# My lazy man's "3D" background



## 6Gears1Speed (Mar 18, 2013)

I don't know if this has ever been done before but it looks good to me...

1. Go grocery shopping and when they ask "paper or plastic" say paper :lol: . 
2. Take your groceries home and once you've put your stuff away cut the bags into one big sheet for each bag. Cut as many as you think you'll need according to tank size.
3. Crumple each big sheet into a ball nice and tight.
4. Un-crumple the sheets and flatten them out.
5. Cut a piece of masonite or similar board into the proper size for your tank. 
6. Tape the wrinkled pieces of grocery bag to the masonite. I used packing tape. If the seams are lifted you can use some school glue sticks to hold the seams down.
7. Select your paint color and apply the paint. I used a layer of flat black then covered it with a layer of textured paint to make it look more like rock.
8. Tape the background to the back of the tank. I again used packing tape.
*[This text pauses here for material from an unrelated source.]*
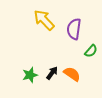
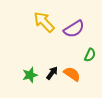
yellow arrow: moved 2 px down
purple semicircle: rotated 130 degrees counterclockwise
green semicircle: moved 1 px left, 4 px down; rotated 16 degrees counterclockwise
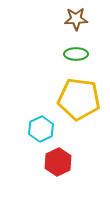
I cut the masonite a half inch shorter than the width of the tank so I would have something to tape to on the sides.
Done! :thumb:


----------



## JimA (Nov 7, 2009)

I think the background idea came out good, that being said, I think the rest of the tank looks out of place with the background. Too stacked too organized, just my thoughts, it's your tank!!


----------



## PreposterousFish (Jan 8, 2013)

Wow. That beats the pants off those tacky stick on backgrounds!


----------



## 6Gears1Speed (Mar 18, 2013)

It depends on the goal I guess. I don't care at all about recreating the natural appearance of lake Malawi. I care about providing the fish with lots of nooks and cranny's to hang in. I filled it with water tonight and put my first fish in. He's going all over the tank in and out of tunnels and having a **** of a time, if fish can actually have a good time :lol: . I can't wait to put them all in there and see how they behave. Tomorrow things will be nice and clear and once the fish are in there I'm going to do a video of the tunnel system. I had a donor tank set up to start this one so the cycle should get going pretty quick.


----------



## notho2000 (Dec 8, 2012)

Very creative and simple.


----------



## 6Gears1Speed (Mar 18, 2013)

OK there are three in there now :lol: . I'm impatient by nature...


----------



## badspellar (Oct 14, 2009)

pretty dang good for paper and paint


----------



## drexel187 (Dec 22, 2010)

Love it, may give it a try! Cheers


----------



## ratbones86 (Jun 29, 2012)

It don't look to bad but i'm not a fan of the fact you still get a reflection of the back glass. Only downside I can see. Looks good though.


----------